> Selected extract
______________________________
This is well and good, but it has a downside worth knowing about. You probably didn’t know it, but something that Microsoft does when they set up your new domain name at the registrar is create a custom SRV record for your domain so that Autodiscover will work properly for external client autoconfiguration. If you already have a domain name registered and are able to create your own DNS SRV records (some DNS hosts don’t allow SRV record creation), it would be a good idea to create an Autodiscover SRV record to make it easier for Outlook 2007 clients to autoconfigure themselves for Outlook Anywhere (RPC-over-HTTPS).
The details on how to set this record up are all in KB940881, but I’ll briefly summarize it here:
1. Get rid of any CNAME or A records for “autodiscover”
______________________________
> Objective 1
Please reproduce every entry in the collected data below word for word, leaving the pictures out of your answer.

> Collected data
______________________________
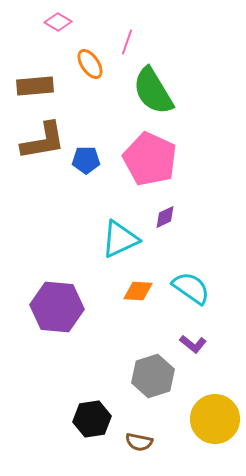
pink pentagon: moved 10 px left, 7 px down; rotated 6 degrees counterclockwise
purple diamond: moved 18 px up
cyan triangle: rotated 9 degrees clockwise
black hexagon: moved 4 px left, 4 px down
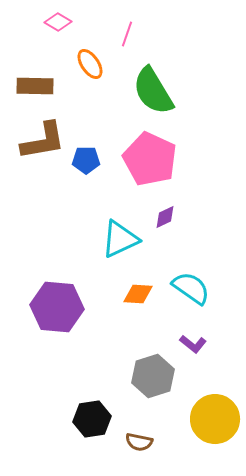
pink line: moved 8 px up
brown rectangle: rotated 6 degrees clockwise
orange diamond: moved 3 px down
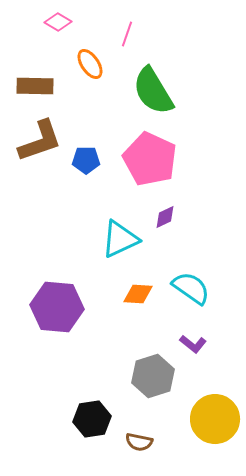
brown L-shape: moved 3 px left; rotated 9 degrees counterclockwise
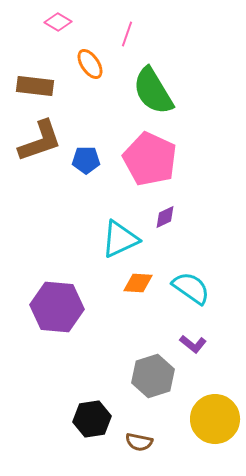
brown rectangle: rotated 6 degrees clockwise
orange diamond: moved 11 px up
______________________________
> Objective 2
Write the next part of the passage on creating an Autodiscover SRV record, picking up right after its final line.

> Task output 1
pink pentagon: moved 10 px left, 7 px down; rotated 6 degrees counterclockwise
purple diamond: moved 18 px up
cyan triangle: rotated 9 degrees clockwise
black hexagon: moved 4 px left, 4 px down
pink line: moved 8 px up
brown rectangle: rotated 6 degrees clockwise
orange diamond: moved 3 px down
brown L-shape: moved 3 px left; rotated 9 degrees counterclockwise
brown rectangle: rotated 6 degrees clockwise
orange diamond: moved 11 px up

> Task output 2
2. Build the SRV record to look like this:
Service: _autodiscover
Protocol: _tcp
Port Number: 443
Host: remote.smallbizco.net
Why do you need to do this for Autodiscover to work? Well when you feed an Outlook client an email address, it tries to autoconfigure itself, and it does this by trying to contact a series of hosts as follows:
- https://domainname.com/autodiscover/autodiscover.xml
- https://autodiscover.domainname.com/autodiscover/autodiscover.xml
- http://autodiscover.domainname.com/autodiscover/autodiscover.xml
Because your cert is tied to a single name: remote.domainname.com, any https connection to the autodiscover URL will fail. If you want to create an A or CNAME record for ‘autodiscover’ that points to your server’s public IP and allow port 80 to your server, autodiscover will work, but you would then have allowed port 80 traffic to your server. An alternate option, still using SSL, is what this article is about. This method takes advantage of a feature that was added in Outlook 2007 SP1 that allows it to look for an SRV record and use the SRV record to find the “real” autodiscover host. In this case, the SRV record is pointing to remote.smallbizco.net, which is the name covered by the cert, so a secure connection to that server to get Autodiscover information will succeed.
Got it? Great!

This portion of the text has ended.